Getting Historical Data
To read out the internal measurement history you need to specify the start and end date as follows:
let end = new Date();
let start = new Date();
start.setDate(end.getDate() - 2); // last 2 days.
msg.payload = {
data : {
from : start,
to : end,
groupBy : 'hour' // or 'day', 'week', ...
}
};Dates can be passed in milliseconds format, too:
let now = Date.now();
msg.payload = {
data : {
from : now - 24 * 60 * 60000,
to : now,
groupBy : 'hour'
}
};See the example flow sense guard last values in the examples folder.
See the example flow sense guard history in the examples folder.
See the example flow sense last values in the examples folder.

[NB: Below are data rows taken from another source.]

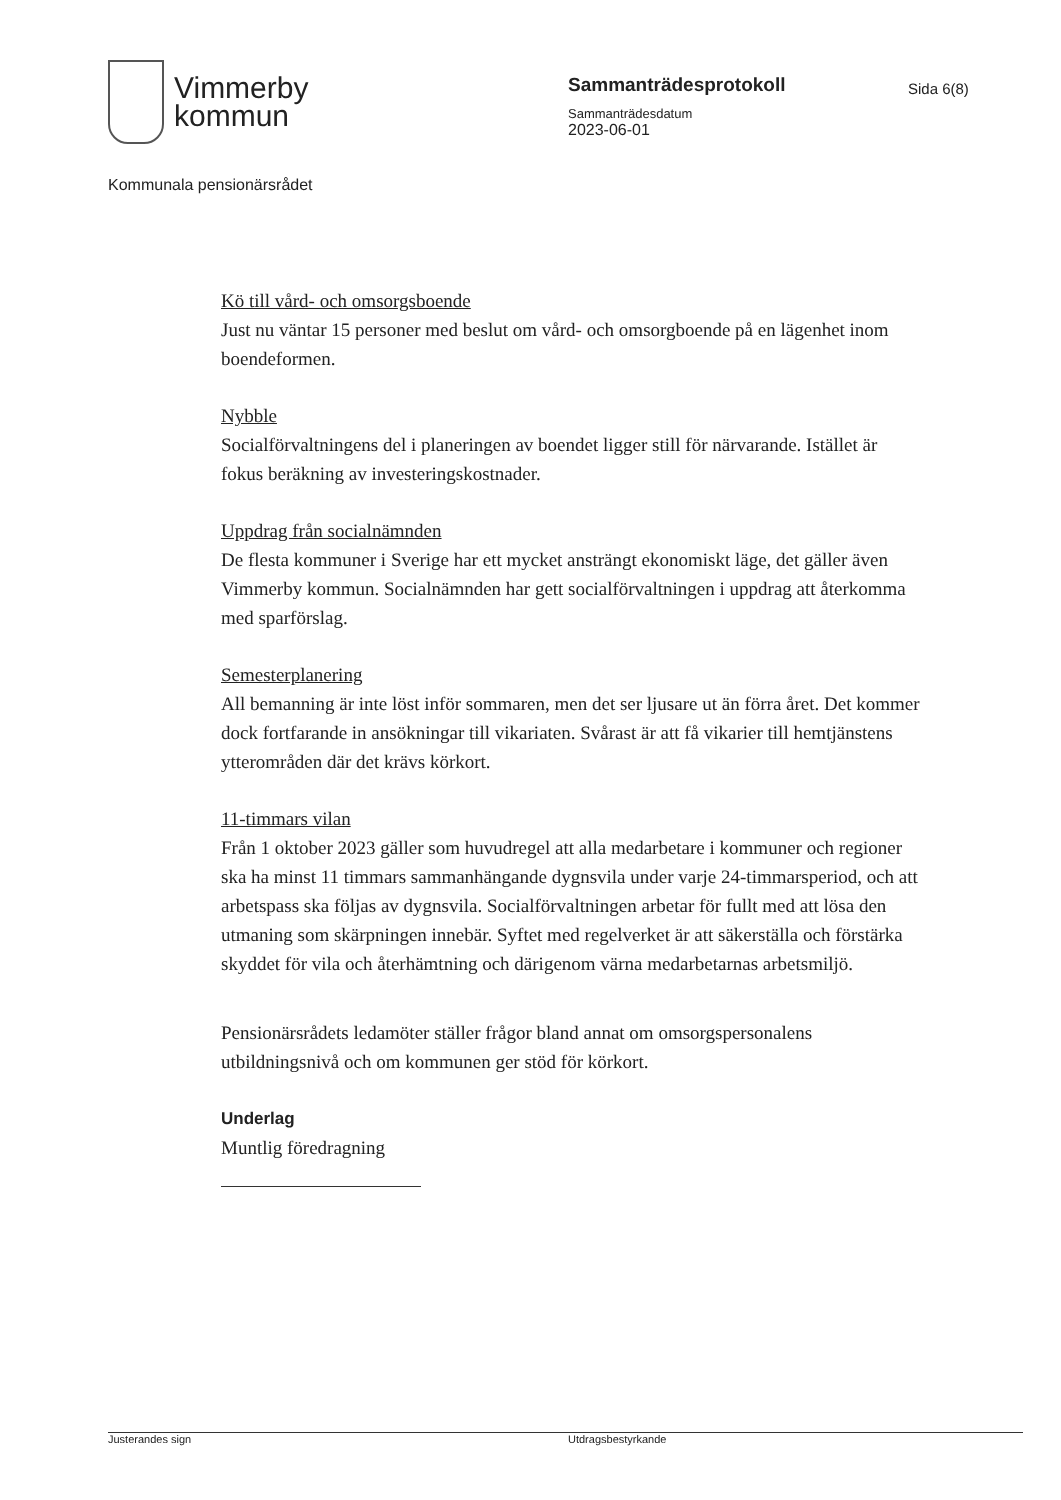Vimmerby
kommun
Sammanträdesprotokoll
Sammanträdesdatum
2023-06-01
Sida 6(8)
Kommunala pensionärsrådet
Kö till vård- och omsorgsboende
Just nu väntar 15 personer med beslut om vård- och omsorgboende på en lägenhet inom boendeformen.
Nybble
Socialförvaltningens del i planeringen av boendet ligger still för närvarande. Istället är fokus beräkning av investeringskostnader.
Uppdrag från socialnämnden
De flesta kommuner i Sverige har ett mycket ansträngt ekonomiskt läge, det gäller även Vimmerby kommun. Socialnämnden har gett socialförvaltningen i uppdrag att återkomma med sparförslag.
Semesterplanering
All bemanning är inte löst inför sommaren, men det ser ljusare ut än förra året. Det kommer dock fortfarande in ansökningar till vikariaten. Svårast är att få vikarier till hemtjänstens ytterområden där det krävs körkort.
11-timmars vilan
Från 1 oktober 2023 gäller som huvudregel att alla medarbetare i kommuner och regioner ska ha minst 11 timmars sammanhängande dygnsvila under varje 24-timmarsperiod, och att arbetspass ska följas av dygnsvila. Socialförvaltningen arbetar för fullt med att lösa den utmaning som skärpningen innebär. Syftet med regelverket är att säkerställa och förstärka skyddet för vila och återhämtning och därigenom värna medarbetarnas arbetsmiljö.
Pensionärsrådets ledamöter ställer frågor bland annat om omsorgspersonalens utbildningsnivå och om kommunen ger stöd för körkort.
Underlag
Muntlig föredragning
Justerandes sign Utdragsbestyrkande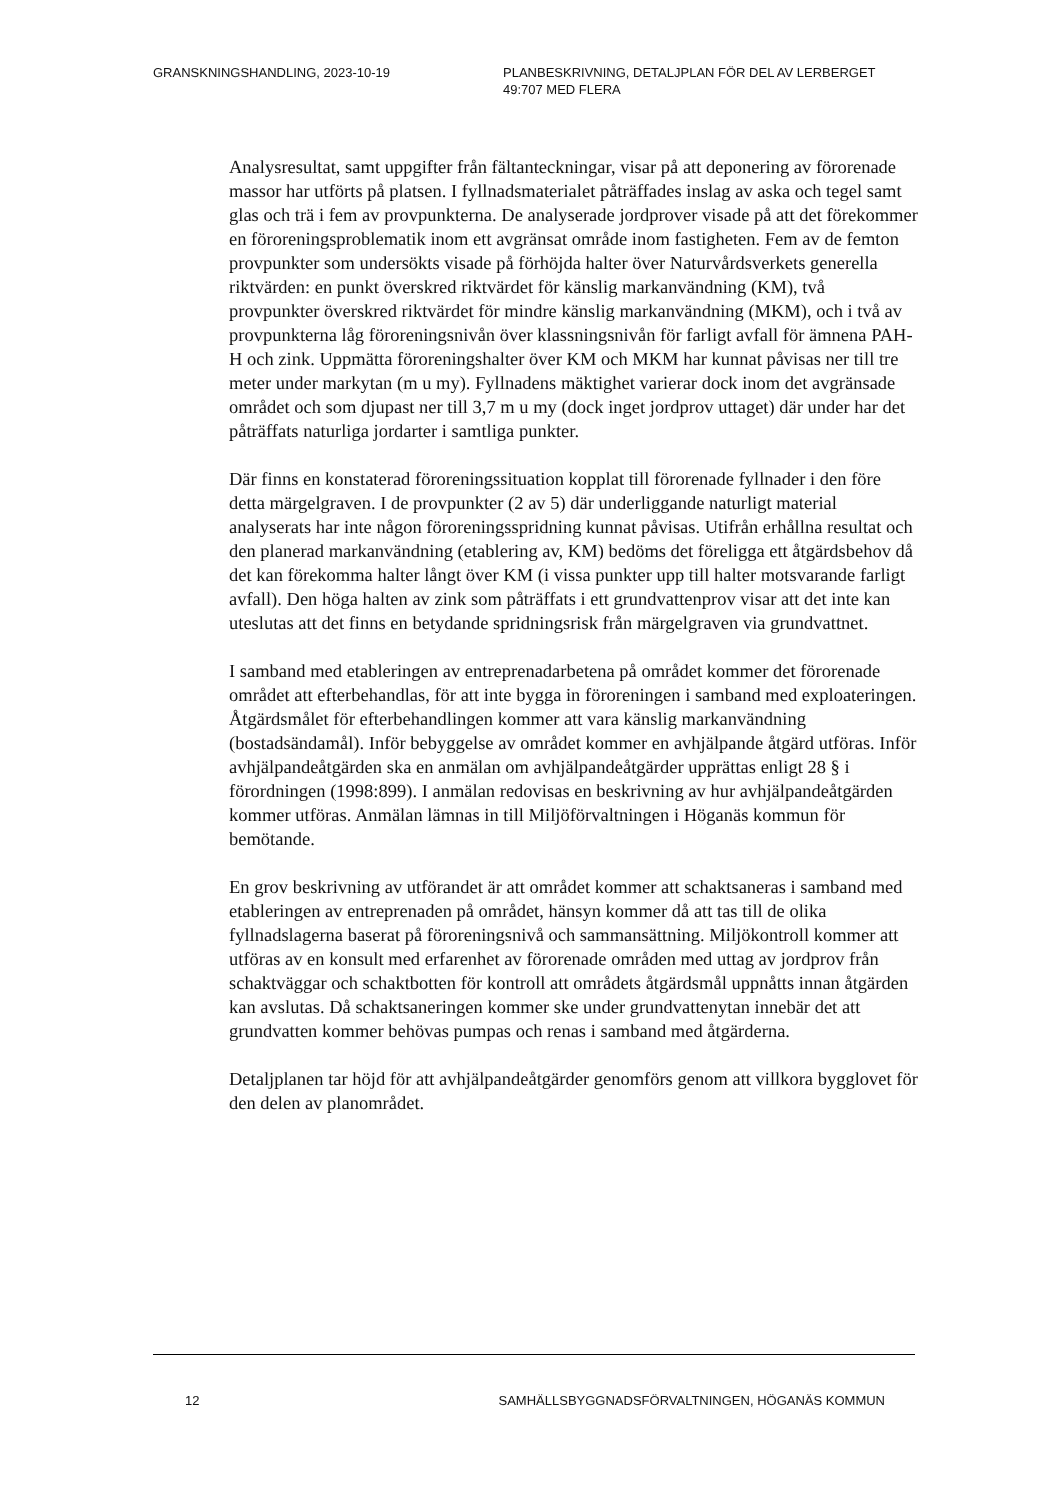GRANSKNINGSHANDLING, 2023-10-19 PLANBESKRIVNING, DETALJPLAN FÖR DEL AV LERBERGET
49:707 MED FLERA
Analysresultat, samt uppgifter från fältanteckningar, visar på att deponering av förorenade massor har utförts på platsen. I fyllnadsmaterialet påträffades inslag av aska och tegel samt glas och trä i fem av provpunkterna. De analyserade jordprover visade på att det förekommer en föroreningsproblematik inom ett avgränsat område inom fastigheten. Fem av de femton provpunkter som undersökts visade på förhöjda halter över Naturvårdsverkets generella riktvärden: en punkt överskred riktvärdet för känslig markanvändning (KM), två provpunkter överskred riktvärdet för mindre känslig markanvändning (MKM), och i två av provpunkterna låg föroreningsnivån över klassningsnivån för farligt avfall för ämnena PAH-H och zink. Uppmätta föroreningshalter över KM och MKM har kunnat påvisas ner till tre meter under markytan (m u my). Fyllnadens mäktighet varierar dock inom det avgränsade området och som djupast ner till 3,7 m u my (dock inget jordprov uttaget) där under har det påträffats naturliga jordarter i samtliga punkter.
Där finns en konstaterad föroreningssituation kopplat till förorenade fyllnader i den före detta märgelgraven. I de provpunkter (2 av 5) där underliggande naturligt material analyserats har inte någon föroreningsspridning kunnat påvisas. Utifrån erhållna resultat och den planerad markanvändning (etablering av, KM) bedöms det föreligga ett åtgärdsbehov då det kan förekomma halter långt över KM (i vissa punkter upp till halter motsvarande farligt avfall). Den höga halten av zink som påträffats i ett grundvattenprov visar att det inte kan uteslutas att det finns en betydande spridningsrisk från märgelgraven via grundvattnet.
I samband med etableringen av entreprenadarbetena på området kommer det förorenade området att efterbehandlas, för att inte bygga in föroreningen i samband med exploateringen. Åtgärdsmålet för efterbehandlingen kommer att vara känslig markanvändning (bostadsändamål). Inför bebyggelse av området kommer en avhjälpande åtgärd utföras. Inför avhjälpandeåtgärden ska en anmälan om avhjälpandeåtgärder upprättas enligt 28 § i förordningen (1998:899). I anmälan redovisas en beskrivning av hur avhjälpandeåtgärden kommer utföras. Anmälan lämnas in till Miljöförvaltningen i Höganäs kommun för bemötande.
En grov beskrivning av utförandet är att området kommer att schaktsaneras i samband med etableringen av entreprenaden på området, hänsyn kommer då att tas till de olika fyllnadslagerna baserat på föroreningsnivå och sammansättning. Miljökontroll kommer att utföras av en konsult med erfarenhet av förorenade områden med uttag av jordprov från schaktväggar och schaktbotten för kontroll att områdets åtgärdsmål uppnåtts innan åtgärden kan avslutas. Då schaktsaneringen kommer ske under grundvattenytan innebär det att grundvatten kommer behövas pumpas och renas i samband med åtgärderna.
Detaljplanen tar höjd för att avhjälpandeåtgärder genomförs genom att villkora bygglovet för den delen av planområdet.
12 SAMHÄLLSBYGGNADSFÖRVALTNINGEN, HÖGANÄS KOMMUN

See the example flow sense history in the examples folder.
Development
npm install # install dev dependencies
npm test # run unit tests
npm run lint # run eslintTests run automatically on every push and pull request via GitHub Actions (see .github/workflows/ci.yml).
License
Author: Karl-Heinz Wind
The MIT License (MIT) Copyright (c) 2022 by Karl-Heinz Wind
Permission is hereby granted, free of charge, to any person obtaining a copy of this software and associated documentation files (the "Software"), to deal in the Software without restriction, including without limitation the rights to use, copy, modify, merge, publish, distribute, sublicense, and/or sell copies of the Software, and to permit persons to whom the Software is furnished to do so, subject to the following conditions:
The above copyright notice and this permission notice shall be included in all copies or substantial portions of the Software.
THE SOFTWARE IS PROVIDED "AS IS", WITHOUT WARRANTY OF ANY KIND, EXPRESS OR IMPLIED, INCLUDING BUT NOT LIMITED TO THE WARRANTIES OF MERCHANTABILITY, FITNESS FOR A PARTICULAR PURPOSE AND NON-INFRINGEMENT. IN NO EVENT SHALL THE AUTHORS OR COPYRIGHT HOLDERS BE LIABLE FOR ANY CLAIM, DAMAGES OR OTHER LIABILITY, WHETHER IN AN ACTION OF CONTRACT, TORT OR OTHERWISE, ARISING FROM, OUT OF OR IN CONNECTION WITH THE SOFTWARE OR THE USE OR OTHER DEALINGS IN THE SOFTWARE.